Albion’s analysts are re-stirring their alchemic cauldrons after their consensus prediction of a rise of 2,500 in UK unemployment was confounded on Wednesday.

The number of British citizens claiming unemployment benefit unexpectedly fell by 4,900 to 942,100 in September, reported the Office for National Statistics. Although the fall is insufficient to cause even a blip on the chart, its significance lies in bucking the increase predicted by the woe-mongers.

The national unemployment level remains unchanged at 3.1 per cent – the lowest since October 1975. But jubilation should be constrained, say analysts, many of whom doubt that the trend will continue against the current economic background.

They point to a watershed in the labour market – during the summer the number of those in employment dropped by 19,000 to 28.16 million, whereas the unemployment rate as defined by the International Labour Organisation increased over the same period by 53,000 to marginally over 1.5m.

The discrepancy between the two sets of figures lies in the ILO’s definition of unemployment: all adults seeking work but unable to find it [WAMN’s italics]. Those without jobs but not actively seeking work are therefore excluded from the total.

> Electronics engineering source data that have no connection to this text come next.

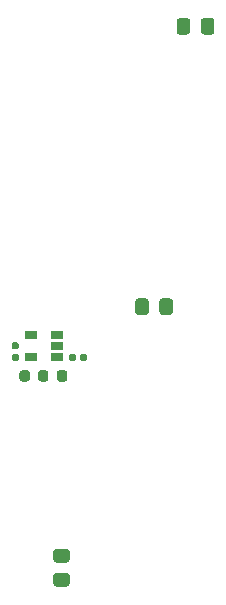
<source format=gbr>
G04 #@! TF.GenerationSoftware,KiCad,Pcbnew,5.1.6-c6e7f7d~86~ubuntu20.04.1*
G04 #@! TF.CreationDate,2020-06-28T08:51:03-07:00*
G04 #@! TF.ProjectId,glasgow-pmod,676c6173-676f-4772-9d70-6d6f642e6b69,rev?*
G04 #@! TF.SameCoordinates,PX90013c0PY44b6550*
G04 #@! TF.FileFunction,Paste,Top*
G04 #@! TF.FilePolarity,Positive*
%FSLAX46Y46*%
G04 Gerber Fmt 4.6, Leading zero omitted, Abs format (unit mm)*
G04 Created by KiCad (PCBNEW 5.1.6-c6e7f7d~86~ubuntu20.04.1) date 2020-06-28 08:51:03*
%MOMM*%
%LPD*%
G01*
G04 APERTURE LIST*
%ADD10R,1.060000X0.650000*%
G04 APERTURE END LIST*
D10*
X6250000Y-30950000D03*
X6250000Y-29050000D03*
X8450000Y-29050000D03*
X8450000Y-30000000D03*
X8450000Y-30950000D03*
G36*
G01*
X8412500Y-32806250D02*
X8412500Y-32293750D01*
G75*
G02*
X8631250Y-32075000I218750J0D01*
G01*
X9068750Y-32075000D01*
G75*
G02*
X9287500Y-32293750I0J-218750D01*
G01*
X9287500Y-32806250D01*
G75*
G02*
X9068750Y-33025000I-218750J0D01*
G01*
X8631250Y-33025000D01*
G75*
G02*
X8412500Y-32806250I0J218750D01*
G01*
G37*
G36*
G01*
X6812500Y-32806250D02*
X6812500Y-32293750D01*
G75*
G02*
X7031250Y-32075000I218750J0D01*
G01*
X7468750Y-32075000D01*
G75*
G02*
X7687500Y-32293750I0J-218750D01*
G01*
X7687500Y-32806250D01*
G75*
G02*
X7468750Y-33025000I-218750J0D01*
G01*
X7031250Y-33025000D01*
G75*
G02*
X6812500Y-32806250I0J218750D01*
G01*
G37*
G36*
G01*
X5237500Y-32806250D02*
X5237500Y-32293750D01*
G75*
G02*
X5456250Y-32075000I218750J0D01*
G01*
X5893750Y-32075000D01*
G75*
G02*
X6112500Y-32293750I0J-218750D01*
G01*
X6112500Y-32806250D01*
G75*
G02*
X5893750Y-33025000I-218750J0D01*
G01*
X5456250Y-33025000D01*
G75*
G02*
X5237500Y-32806250I0J218750D01*
G01*
G37*
G36*
G01*
X5072500Y-30310000D02*
X4727500Y-30310000D01*
G75*
G02*
X4580000Y-30162500I0J147500D01*
G01*
X4580000Y-29867500D01*
G75*
G02*
X4727500Y-29720000I147500J0D01*
G01*
X5072500Y-29720000D01*
G75*
G02*
X5220000Y-29867500I0J-147500D01*
G01*
X5220000Y-30162500D01*
G75*
G02*
X5072500Y-30310000I-147500J0D01*
G01*
G37*
G36*
G01*
X5072500Y-31280000D02*
X4727500Y-31280000D01*
G75*
G02*
X4580000Y-31132500I0J147500D01*
G01*
X4580000Y-30837500D01*
G75*
G02*
X4727500Y-30690000I147500J0D01*
G01*
X5072500Y-30690000D01*
G75*
G02*
X5220000Y-30837500I0J-147500D01*
G01*
X5220000Y-31132500D01*
G75*
G02*
X5072500Y-31280000I-147500J0D01*
G01*
G37*
G36*
G01*
X10390000Y-31172500D02*
X10390000Y-30827500D01*
G75*
G02*
X10537500Y-30680000I147500J0D01*
G01*
X10832500Y-30680000D01*
G75*
G02*
X10980000Y-30827500I0J-147500D01*
G01*
X10980000Y-31172500D01*
G75*
G02*
X10832500Y-31320000I-147500J0D01*
G01*
X10537500Y-31320000D01*
G75*
G02*
X10390000Y-31172500I0J147500D01*
G01*
G37*
G36*
G01*
X9420000Y-31172500D02*
X9420000Y-30827500D01*
G75*
G02*
X9567500Y-30680000I147500J0D01*
G01*
X9862500Y-30680000D01*
G75*
G02*
X10010000Y-30827500I0J-147500D01*
G01*
X10010000Y-31172500D01*
G75*
G02*
X9862500Y-31320000I-147500J0D01*
G01*
X9567500Y-31320000D01*
G75*
G02*
X9420000Y-31172500I0J147500D01*
G01*
G37*
G36*
G01*
X9250001Y-50400000D02*
X8349999Y-50400000D01*
G75*
G02*
X8100000Y-50150001I0J249999D01*
G01*
X8100000Y-49499999D01*
G75*
G02*
X8349999Y-49250000I249999J0D01*
G01*
X9250001Y-49250000D01*
G75*
G02*
X9500000Y-49499999I0J-249999D01*
G01*
X9500000Y-50150001D01*
G75*
G02*
X9250001Y-50400000I-249999J0D01*
G01*
G37*
G36*
G01*
X9250001Y-48350000D02*
X8349999Y-48350000D01*
G75*
G02*
X8100000Y-48100001I0J249999D01*
G01*
X8100000Y-47449999D01*
G75*
G02*
X8349999Y-47200000I249999J0D01*
G01*
X9250001Y-47200000D01*
G75*
G02*
X9500000Y-47449999I0J-249999D01*
G01*
X9500000Y-48100001D01*
G75*
G02*
X9250001Y-48350000I-249999J0D01*
G01*
G37*
G36*
G01*
X17090000Y-27143001D02*
X17090000Y-26242999D01*
G75*
G02*
X17339999Y-25993000I249999J0D01*
G01*
X17990001Y-25993000D01*
G75*
G02*
X18240000Y-26242999I0J-249999D01*
G01*
X18240000Y-27143001D01*
G75*
G02*
X17990001Y-27393000I-249999J0D01*
G01*
X17339999Y-27393000D01*
G75*
G02*
X17090000Y-27143001I0J249999D01*
G01*
G37*
G36*
G01*
X15040000Y-27143001D02*
X15040000Y-26242999D01*
G75*
G02*
X15289999Y-25993000I249999J0D01*
G01*
X15940001Y-25993000D01*
G75*
G02*
X16190000Y-26242999I0J-249999D01*
G01*
X16190000Y-27143001D01*
G75*
G02*
X15940001Y-27393000I-249999J0D01*
G01*
X15289999Y-27393000D01*
G75*
G02*
X15040000Y-27143001I0J249999D01*
G01*
G37*
G36*
G01*
X20600000Y-3400001D02*
X20600000Y-2499999D01*
G75*
G02*
X20849999Y-2250000I249999J0D01*
G01*
X21500001Y-2250000D01*
G75*
G02*
X21750000Y-2499999I0J-249999D01*
G01*
X21750000Y-3400001D01*
G75*
G02*
X21500001Y-3650000I-249999J0D01*
G01*
X20849999Y-3650000D01*
G75*
G02*
X20600000Y-3400001I0J249999D01*
G01*
G37*
G36*
G01*
X18550000Y-3400001D02*
X18550000Y-2499999D01*
G75*
G02*
X18799999Y-2250000I249999J0D01*
G01*
X19450001Y-2250000D01*
G75*
G02*
X19700000Y-2499999I0J-249999D01*
G01*
X19700000Y-3400001D01*
G75*
G02*
X19450001Y-3650000I-249999J0D01*
G01*
X18799999Y-3650000D01*
G75*
G02*
X18550000Y-3400001I0J249999D01*
G01*
G37*
M02*

</source>
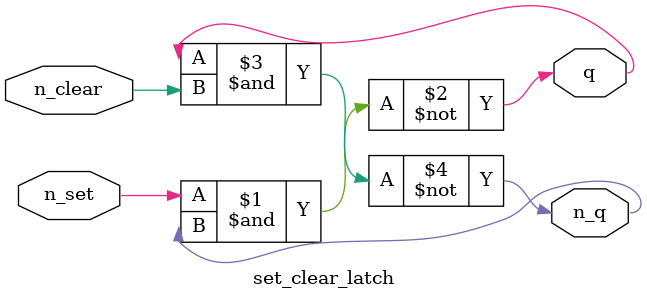
<source format=sv>
module set_clear_latch (
    input n_set,
    input n_clear,
    output q,
    output n_q
);

    nand nand1(q, n_set, n_q);
    nand nand2(n_q, q, n_clear);

endmodule
</source>
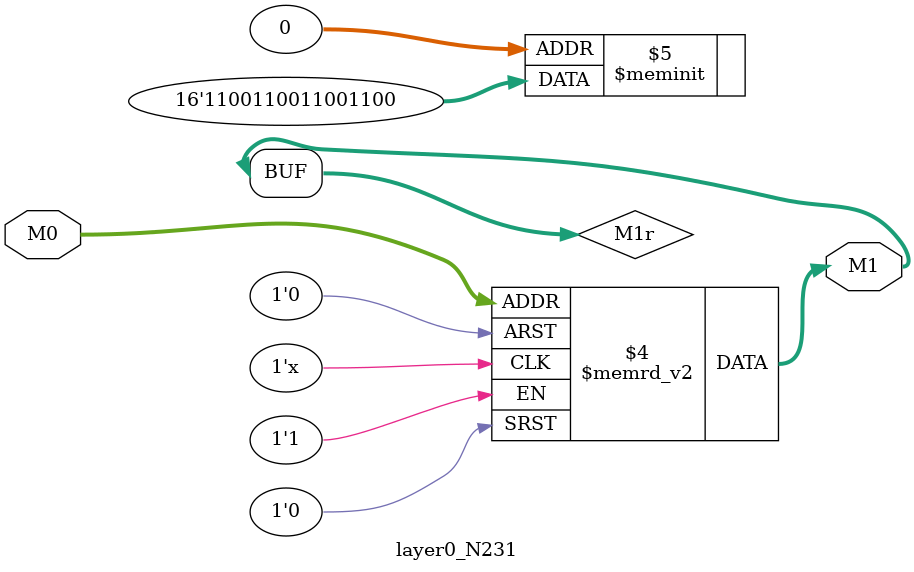
<source format=v>
module layer0_N231 ( input [2:0] M0, output [1:0] M1 );

	(*rom_style = "distributed" *) reg [1:0] M1r;
	assign M1 = M1r;
	always @ (M0) begin
		case (M0)
			3'b000: M1r = 2'b00;
			3'b100: M1r = 2'b00;
			3'b010: M1r = 2'b00;
			3'b110: M1r = 2'b00;
			3'b001: M1r = 2'b11;
			3'b101: M1r = 2'b11;
			3'b011: M1r = 2'b11;
			3'b111: M1r = 2'b11;

		endcase
	end
endmodule

</source>
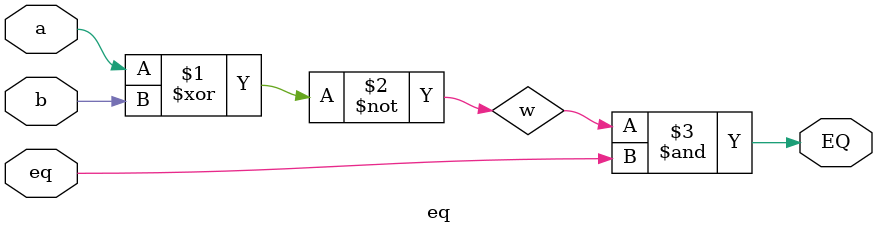
<source format=sv>
module eq(input a,b,eq,output EQ);
  wire w;
  xnor#27 X(w,a,b);
  and#17 A(EQ,w,eq);
endmodule

</source>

Meantime, average earnings during the three months to August rose 4.5 per cent year-on-year, compared with a July rate of 4.6%. The overall total was restrained by a decline in private sector earnings from 4.4 per cent to 4.2%, while public sector earnings growth was unchanged at 5.8%, with most wage settlements for 2001 already concluded.

According to the Bank of England monetary policy committee, earnings growth of around 4.5% per cent is consistent with the government’s official inflation target of 2.5%.